Exercise in patients with emphysema
Normally, the respiratory system does not limit exercise tolerance. In healthy individuals, arterial blood saturation with oxygen, which averages 98% at rest, is maintained at or near 98% in even the most strenuous dynamic or isometric exercise. The healthy response includes the ability to augment ventilation more than cardiac output; the resulting rise in the ventilation-perfusion ratio counterbalances the falling oxygen content of mixed venous blood.

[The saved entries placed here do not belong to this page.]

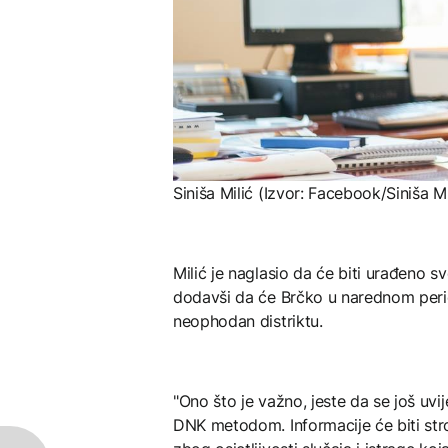
Siniša Milić (Izvor: Facebook/Siniša Mi
Milić je naglasio da će biti urađeno sv
dodavši da će Brčko u narednom period
neophodan distriktu.
"Ono što je važno, jeste da se još uvij
DNK metodom. Informacije će biti stro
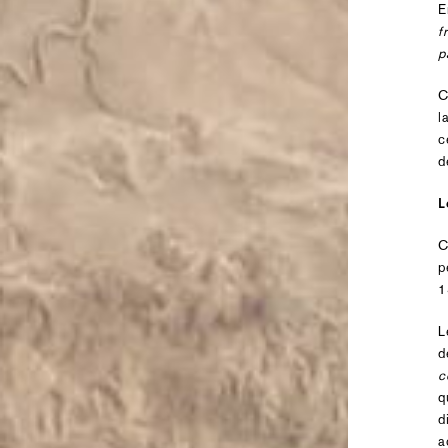
E
f
p
C
l
c
d
L
C
p
1
L
d
c
q
d
a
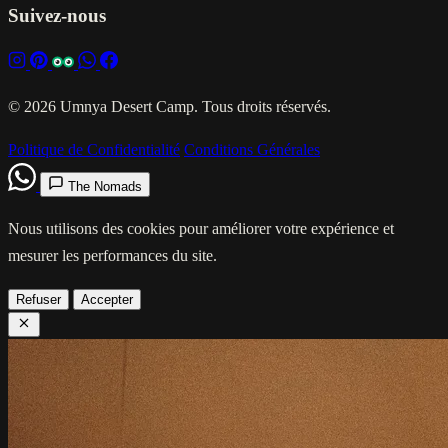
Suivez-nous
© 2026 Umnya Desert Camp. Tous droits réservés.
Politique de Confidentialité
Conditions Générales
The Nomads
Nous utilisons des cookies pour améliorer votre expérience et
mesurer les performances du site.
Refuser
Accepter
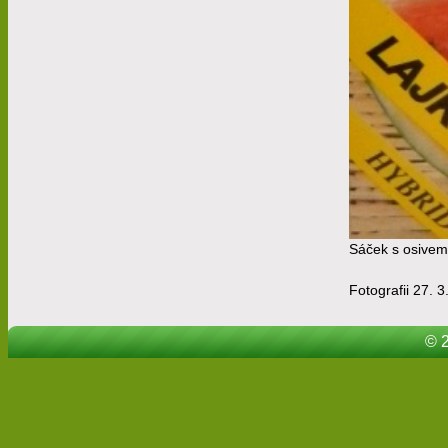
Sáček s osivem
Fotografii 27. 3
© 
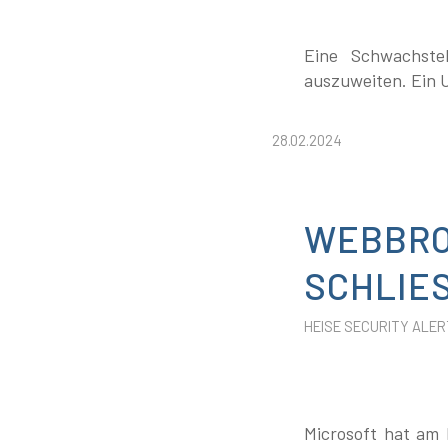
Eine Schwachste
auszuweiten. Ein U
28.02.2024
WEBBRO
SCHLIES
HEISE SECURITY ALER
Microsoft hat am 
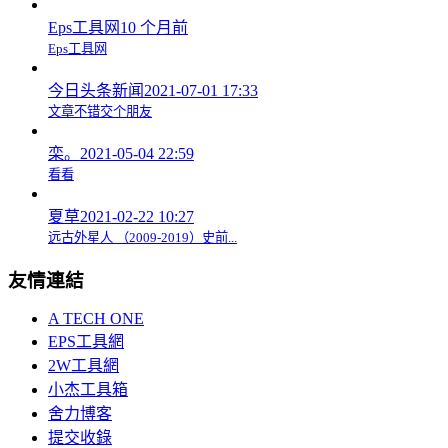
Eps工具网
10 个月前
Eps工具网
今日头条新闻
2021-07-01 17:33
文章不错交个朋友
栾。
2021-05-04 22:59
看看
夏草
2021-02-22 10:27
远古外星人 （2009-2019）史前...
友情連結
A TECH ONE
EPS工具網
2W工具網
小杰工具箱
舍力博客
提交收錄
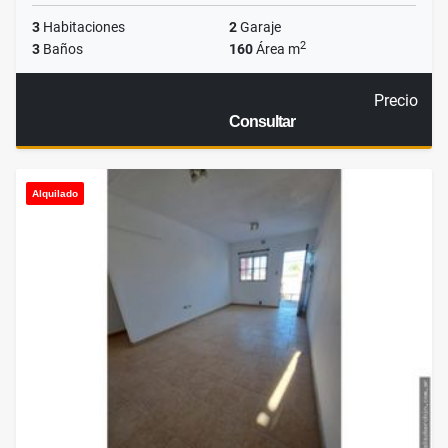
3
Habitaciones
2
Garaje
2
3
Baños
160
Área m
Precio
Consultar
Alquilado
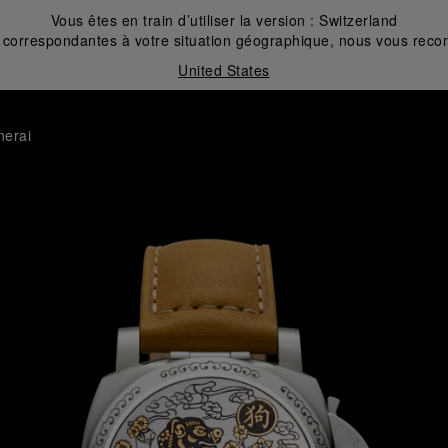
Vous êtes en train d’utiliser la version :
Switzerland
correspondantes à votre situation géographique, nous vous recom
United States
nerai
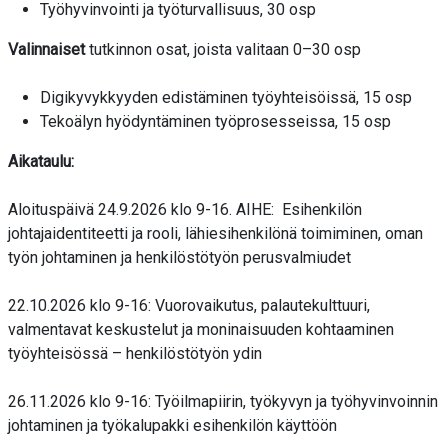
Työhyvinvointi ja työturvallisuus, 30 osp
Valinnaiset
tutkinnon osat, joista valitaan 0–30 osp
Digikyvykkyyden edistäminen työyhteisöissä, 15 osp
Tekoälyn hyödyntäminen työprosesseissa, 15 osp
Aikataulu:
Aloituspäivä 24.9.2026 klo 9-16. AIHE: Esihenkilön
johtajaidentiteetti ja rooli, lähiesihenkilönä toimiminen, oman
työn johtaminen ja henkilöstötyön perusvalmiudet
22.10.2026 klo 9-16: Vuorovaikutus, palautekulttuuri,
valmentavat keskustelut ja moninaisuuden kohtaaminen
työyhteisössä – henkilöstötyön ydin
26.11.2026 klo 9-16: Työilmapiirin, työkyvyn ja työhyvinvoinnin
johtaminen ja työkalupakki esihenkilön käyttöön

In patients with emphysema, ventilatory limitations to exercise occur long before ceilings are imposed by either skeletal muscle oxidative capacity or by the ability of the cardiovascular system to deliver oxygen to exercising muscle. These limitations are manifest during a stress test on the basis of three primary measurements. First, patients with ventilatory limitations typically cease exercise at relatively low heart rate, indicating that exhaustion is due to factors unrelated to cardiovascular limitations. Second, their primary complaint is usually shortness of breath, or dyspnea. In fact, patients with chronic obstructive pulmonary disease often first seek medical evaluation because of dyspnea experienced during such routine activities as climbing a flight of stairs. In healthy people, exhaustion is rarely associated solely with dyspnea. In emphysematous patients, exercise-induced dyspnea results, in part, from respiratory muscle fatigue exacerbated by diaphragmatic flattening brought on by loss of lung elastic recoil. Third, in emphysematous patients, arterial oxygen saturation will characteristically fall steeply and progressively with increasing exercise, sometimes reaching dangerously low levels. In emphysema, the inability to fully oxygenate blood ate rest is compounded during exercise by increased pulmonary blood flow, and by increased exercise oxygen extraction that more fully desaturates blood returning to the lungs.